◆ **TASK DESCRIPTION**: For this exercise, print all of the entries exactly as given.

◆ **INFORMATION SUPPLIED**:
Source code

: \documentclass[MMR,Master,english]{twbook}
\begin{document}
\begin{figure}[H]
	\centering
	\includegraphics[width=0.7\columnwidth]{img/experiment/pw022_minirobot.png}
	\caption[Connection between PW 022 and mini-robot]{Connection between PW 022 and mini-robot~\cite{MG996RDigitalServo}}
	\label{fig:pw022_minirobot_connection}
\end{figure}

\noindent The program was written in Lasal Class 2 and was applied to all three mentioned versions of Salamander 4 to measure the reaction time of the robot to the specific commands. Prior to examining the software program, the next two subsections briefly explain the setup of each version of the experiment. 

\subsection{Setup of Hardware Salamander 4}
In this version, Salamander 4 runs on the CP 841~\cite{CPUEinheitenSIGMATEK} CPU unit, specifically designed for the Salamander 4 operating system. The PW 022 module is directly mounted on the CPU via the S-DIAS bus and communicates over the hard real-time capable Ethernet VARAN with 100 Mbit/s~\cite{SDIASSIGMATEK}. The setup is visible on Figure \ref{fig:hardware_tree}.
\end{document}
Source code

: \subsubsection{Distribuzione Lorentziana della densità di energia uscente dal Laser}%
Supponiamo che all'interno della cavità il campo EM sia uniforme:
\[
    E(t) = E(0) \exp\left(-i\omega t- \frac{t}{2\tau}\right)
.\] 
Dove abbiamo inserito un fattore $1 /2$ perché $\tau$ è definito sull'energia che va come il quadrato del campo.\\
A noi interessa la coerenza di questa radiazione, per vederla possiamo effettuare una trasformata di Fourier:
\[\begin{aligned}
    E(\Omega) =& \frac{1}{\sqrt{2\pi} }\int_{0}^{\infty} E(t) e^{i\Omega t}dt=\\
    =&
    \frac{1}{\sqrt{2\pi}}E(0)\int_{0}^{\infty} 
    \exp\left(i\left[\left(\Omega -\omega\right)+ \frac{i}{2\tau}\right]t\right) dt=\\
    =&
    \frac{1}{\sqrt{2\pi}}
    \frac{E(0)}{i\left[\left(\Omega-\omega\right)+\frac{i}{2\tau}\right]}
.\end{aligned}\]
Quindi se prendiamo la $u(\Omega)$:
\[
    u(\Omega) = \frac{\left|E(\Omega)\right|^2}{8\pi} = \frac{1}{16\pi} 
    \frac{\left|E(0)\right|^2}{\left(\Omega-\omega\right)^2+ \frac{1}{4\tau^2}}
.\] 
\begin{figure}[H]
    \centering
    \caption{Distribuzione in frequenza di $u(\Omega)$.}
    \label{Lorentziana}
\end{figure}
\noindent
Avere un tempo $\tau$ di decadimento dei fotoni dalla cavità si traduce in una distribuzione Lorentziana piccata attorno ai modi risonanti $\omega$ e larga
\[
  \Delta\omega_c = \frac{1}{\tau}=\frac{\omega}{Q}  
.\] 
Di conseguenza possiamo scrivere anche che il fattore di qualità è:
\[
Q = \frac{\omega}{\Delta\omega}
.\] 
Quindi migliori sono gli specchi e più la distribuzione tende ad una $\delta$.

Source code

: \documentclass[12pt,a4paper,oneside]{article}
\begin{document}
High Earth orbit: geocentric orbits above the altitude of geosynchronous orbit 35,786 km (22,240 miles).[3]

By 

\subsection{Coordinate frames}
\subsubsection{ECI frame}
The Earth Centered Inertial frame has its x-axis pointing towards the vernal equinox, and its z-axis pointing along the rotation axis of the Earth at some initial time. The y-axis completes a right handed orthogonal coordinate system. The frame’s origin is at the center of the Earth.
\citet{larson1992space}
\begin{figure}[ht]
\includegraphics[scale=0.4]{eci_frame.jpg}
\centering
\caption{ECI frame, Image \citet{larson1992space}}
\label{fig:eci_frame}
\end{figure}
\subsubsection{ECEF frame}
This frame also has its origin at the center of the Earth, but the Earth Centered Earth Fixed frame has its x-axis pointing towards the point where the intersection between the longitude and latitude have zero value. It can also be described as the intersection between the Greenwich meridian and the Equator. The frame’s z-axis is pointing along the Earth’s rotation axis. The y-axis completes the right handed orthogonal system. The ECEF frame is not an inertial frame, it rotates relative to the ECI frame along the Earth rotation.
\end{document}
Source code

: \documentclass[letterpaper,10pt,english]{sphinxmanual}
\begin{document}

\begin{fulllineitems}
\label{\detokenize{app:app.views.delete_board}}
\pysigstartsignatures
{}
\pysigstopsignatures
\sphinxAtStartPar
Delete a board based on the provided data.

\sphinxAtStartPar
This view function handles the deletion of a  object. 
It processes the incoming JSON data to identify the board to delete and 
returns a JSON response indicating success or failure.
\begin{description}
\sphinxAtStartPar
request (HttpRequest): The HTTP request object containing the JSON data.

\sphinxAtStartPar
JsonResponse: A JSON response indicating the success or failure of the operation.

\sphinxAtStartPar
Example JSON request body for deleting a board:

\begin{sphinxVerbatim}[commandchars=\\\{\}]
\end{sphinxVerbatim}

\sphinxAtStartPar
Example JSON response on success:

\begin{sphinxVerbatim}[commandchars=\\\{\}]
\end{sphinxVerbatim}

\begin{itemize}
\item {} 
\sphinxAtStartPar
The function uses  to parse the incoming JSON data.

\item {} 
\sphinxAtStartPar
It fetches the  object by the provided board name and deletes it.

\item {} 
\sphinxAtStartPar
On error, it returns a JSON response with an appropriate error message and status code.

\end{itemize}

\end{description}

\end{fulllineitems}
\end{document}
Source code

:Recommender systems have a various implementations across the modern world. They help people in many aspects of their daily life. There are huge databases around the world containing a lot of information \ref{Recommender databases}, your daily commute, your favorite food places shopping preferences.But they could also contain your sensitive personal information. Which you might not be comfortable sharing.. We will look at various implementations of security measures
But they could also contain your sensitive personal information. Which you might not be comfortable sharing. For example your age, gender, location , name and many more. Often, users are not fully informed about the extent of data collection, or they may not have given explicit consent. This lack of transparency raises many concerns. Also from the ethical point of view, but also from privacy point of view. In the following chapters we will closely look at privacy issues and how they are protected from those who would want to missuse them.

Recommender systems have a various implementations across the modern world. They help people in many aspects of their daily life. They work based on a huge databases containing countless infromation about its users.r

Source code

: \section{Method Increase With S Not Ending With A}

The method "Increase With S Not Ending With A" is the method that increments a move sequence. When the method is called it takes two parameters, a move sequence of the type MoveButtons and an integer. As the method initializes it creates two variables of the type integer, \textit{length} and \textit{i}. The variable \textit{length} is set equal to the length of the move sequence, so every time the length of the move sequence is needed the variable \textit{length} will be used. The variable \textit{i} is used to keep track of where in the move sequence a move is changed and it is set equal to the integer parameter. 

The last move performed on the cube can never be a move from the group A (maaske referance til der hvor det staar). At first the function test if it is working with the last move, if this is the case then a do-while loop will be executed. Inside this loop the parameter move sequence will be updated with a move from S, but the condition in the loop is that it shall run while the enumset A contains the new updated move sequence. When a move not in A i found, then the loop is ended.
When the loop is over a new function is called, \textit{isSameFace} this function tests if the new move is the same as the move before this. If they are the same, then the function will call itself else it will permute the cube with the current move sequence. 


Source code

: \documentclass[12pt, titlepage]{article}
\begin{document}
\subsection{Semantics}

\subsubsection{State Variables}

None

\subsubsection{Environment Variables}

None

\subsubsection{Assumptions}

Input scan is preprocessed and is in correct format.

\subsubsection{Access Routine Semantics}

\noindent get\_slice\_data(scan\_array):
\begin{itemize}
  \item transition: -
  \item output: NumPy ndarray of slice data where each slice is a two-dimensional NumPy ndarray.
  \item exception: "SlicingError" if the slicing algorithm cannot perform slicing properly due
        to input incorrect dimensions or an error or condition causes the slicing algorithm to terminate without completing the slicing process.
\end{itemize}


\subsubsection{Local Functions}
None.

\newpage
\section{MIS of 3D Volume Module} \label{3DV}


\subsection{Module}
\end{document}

◆ **OUTPUT FOR THIS TASK**:
Source code

: \documentclass[MMR,Master,english]{twbook}
\begin{document}
\begin{figure}[H]
	\centering
	\includegraphics[width=0.7\columnwidth]{img/experiment/pw022_minirobot.png}
	\caption[Connection between PW 022 and mini-robot]{Connection between PW 022 and mini-robot~\cite{MG996RDigitalServo}}
	\label{fig:pw022_minirobot_connection}
\end{figure}

\noindent The program was written in Lasal Class 2 and was applied to all three mentioned versions of Salamander 4 to measure the reaction time of the robot to the specific commands. Prior to examining the software program, the next two subsections briefly explain the setup of each version of the experiment. 

\subsection{Setup of Hardware Salamander 4}
In this version, Salamander 4 runs on the CP 841~\cite{CPUEinheitenSIGMATEK} CPU unit, specifically designed for the Salamander 4 operating system. The PW 022 module is directly mounted on the CPU via the S-DIAS bus and communicates over the hard real-time capable Ethernet VARAN with 100 Mbit/s~\cite{SDIASSIGMATEK}. The setup is visible on Figure \ref{fig:hardware_tree}.
\end{document}
Source code

: \subsubsection{Distribuzione Lorentziana della densità di energia uscente dal Laser}%
Supponiamo che all'interno della cavità il campo EM sia uniforme:
\[
    E(t) = E(0) \exp\left(-i\omega t- \frac{t}{2\tau}\right)
.\] 
Dove abbiamo inserito un fattore $1 /2$ perché $\tau$ è definito sull'energia che va come il quadrato del campo.\\
A noi interessa la coerenza di questa radiazione, per vederla possiamo effettuare una trasformata di Fourier:
\[\begin{aligned}
    E(\Omega) =& \frac{1}{\sqrt{2\pi} }\int_{0}^{\infty} E(t) e^{i\Omega t}dt=\\
    =&
    \frac{1}{\sqrt{2\pi}}E(0)\int_{0}^{\infty} 
    \exp\left(i\left[\left(\Omega -\omega\right)+ \frac{i}{2\tau}\right]t\right) dt=\\
    =&
    \frac{1}{\sqrt{2\pi}}
    \frac{E(0)}{i\left[\left(\Omega-\omega\right)+\frac{i}{2\tau}\right]}
.\end{aligned}\]
Quindi se prendiamo la $u(\Omega)$:
\[
    u(\Omega) = \frac{\left|E(\Omega)\right|^2}{8\pi} = \frac{1}{16\pi} 
    \frac{\left|E(0)\right|^2}{\left(\Omega-\omega\right)^2+ \frac{1}{4\tau^2}}
.\] 
\begin{figure}[H]
    \centering
    \caption{Distribuzione in frequenza di $u(\Omega)$.}
    \label{Lorentziana}
\end{figure}
\noindent
Avere un tempo $\tau$ di decadimento dei fotoni dalla cavità si traduce in una distribuzione Lorentziana piccata attorno ai modi risonanti $\omega$ e larga
\[
  \Delta\omega_c = \frac{1}{\tau}=\frac{\omega}{Q}  
.\] 
Di conseguenza possiamo scrivere anche che il fattore di qualità è:
\[
Q = \frac{\omega}{\Delta\omega}
.\] 
Quindi migliori sono gli specchi e più la distribuzione tende ad una $\delta$.

Source code

: \documentclass[12pt,a4paper,oneside]{article}
\begin{document}
High Earth orbit: geocentric orbits above the altitude of geosynchronous orbit 35,786 km (22,240 miles).[3]

By 

\subsection{Coordinate frames}
\subsubsection{ECI frame}
The Earth Centered Inertial frame has its x-axis pointing towards the vernal equinox, and its z-axis pointing along the rotation axis of the Earth at some initial time. The y-axis completes a right handed orthogonal coordinate system. The frame’s origin is at the center of the Earth.
\citet{larson1992space}
\begin{figure}[ht]
\includegraphics[scale=0.4]{eci_frame.jpg}
\centering
\caption{ECI frame, Image \citet{larson1992space}}
\label{fig:eci_frame}
\end{figure}
\subsubsection{ECEF frame}
This frame also has its origin at the center of the Earth, but the Earth Centered Earth Fixed frame has its x-axis pointing towards the point where the intersection between the longitude and latitude have zero value. It can also be described as the intersection between the Greenwich meridian and the Equator. The frame’s z-axis is pointing along the Earth’s rotation axis. The y-axis completes the right handed orthogonal system. The ECEF frame is not an inertial frame, it rotates relative to the ECI frame along the Earth rotation.
\end{document}
Source code

: \documentclass[letterpaper,10pt,english]{sphinxmanual}
\begin{document}

\begin{fulllineitems}
\label{\detokenize{app:app.views.delete_board}}
\pysigstartsignatures
{}
\pysigstopsignatures
\sphinxAtStartPar
Delete a board based on the provided data.

\sphinxAtStartPar
This view function handles the deletion of a  object. 
It processes the incoming JSON data to identify the board to delete and 
returns a JSON response indicating success or failure.
\begin{description}
\sphinxAtStartPar
request (HttpRequest): The HTTP request object containing the JSON data.

\sphinxAtStartPar
JsonResponse: A JSON response indicating the success or failure of the operation.

\sphinxAtStartPar
Example JSON request body for deleting a board:

\begin{sphinxVerbatim}[commandchars=\\\{\}]
\end{sphinxVerbatim}

\sphinxAtStartPar
Example JSON response on success:

\begin{sphinxVerbatim}[commandchars=\\\{\}]
\end{sphinxVerbatim}

\begin{itemize}
\item {} 
\sphinxAtStartPar
The function uses  to parse the incoming JSON data.

\item {} 
\sphinxAtStartPar
It fetches the  object by the provided board name and deletes it.

\item {} 
\sphinxAtStartPar
On error, it returns a JSON response with an appropriate error message and status code.

\end{itemize}

\end{description}

\end{fulllineitems}
\end{document}
Source code

:Recommender systems have a various implementations across the modern world. They help people in many aspects of their daily life. There are huge databases around the world containing a lot of information \ref{Recommender databases}, your daily commute, your favorite food places shopping preferences.But they could also contain your sensitive personal information. Which you might not be comfortable sharing.. We will look at various implementations of security measures
But they could also contain your sensitive personal information. Which you might not be comfortable sharing. For example your age, gender, location , name and many more. Often, users are not fully informed about the extent of data collection, or they may not have given explicit consent. This lack of transparency raises many concerns. Also from the ethical point of view, but also from privacy point of view. In the following chapters we will closely look at privacy issues and how they are protected from those who would want to missuse them.

Recommender systems have a various implementations across the modern world. They help people in many aspects of their daily life. They work based on a huge databases containing countless infromation about its users.r

Source code

: \section{Method Increase With S Not Ending With A}

The method "Increase With S Not Ending With A" is the method that increments a move sequence. When the method is called it takes two parameters, a move sequence of the type MoveButtons and an integer. As the method initializes it creates two variables of the type integer, \textit{length} and \textit{i}. The variable \textit{length} is set equal to the length of the move sequence, so every time the length of the move sequence is needed the variable \textit{length} will be used. The variable \textit{i} is used to keep track of where in the move sequence a move is changed and it is set equal to the integer parameter. 

The last move performed on the cube can never be a move from the group A (maaske referance til der hvor det staar). At first the function test if it is working with the last move, if this is the case then a do-while loop will be executed. Inside this loop the parameter move sequence will be updated with a move from S, but the condition in the loop is that it shall run while the enumset A contains the new updated move sequence. When a move not in A i found, then the loop is ended.
When the loop is over a new function is called, \textit{isSameFace} this function tests if the new move is the same as the move before this. If they are the same, then the function will call itself else it will permute the cube with the current move sequence. 


Source code

: \documentclass[12pt, titlepage]{article}
\begin{document}
\subsection{Semantics}

\subsubsection{State Variables}

None

\subsubsection{Environment Variables}

None

\subsubsection{Assumptions}

Input scan is preprocessed and is in correct format.

\subsubsection{Access Routine Semantics}

\noindent get\_slice\_data(scan\_array):
\begin{itemize}
  \item transition: -
  \item output: NumPy ndarray of slice data where each slice is a two-dimensional NumPy ndarray.
  \item exception: "SlicingError" if the slicing algorithm cannot perform slicing properly due
        to input incorrect dimensions or an error or condition causes the slicing algorithm to terminate without completing the slicing process.
\end{itemize}


\subsubsection{Local Functions}
None.

\newpage
\section{MIS of 3D Volume Module} \label{3DV}


\subsection{Module}
\end{document}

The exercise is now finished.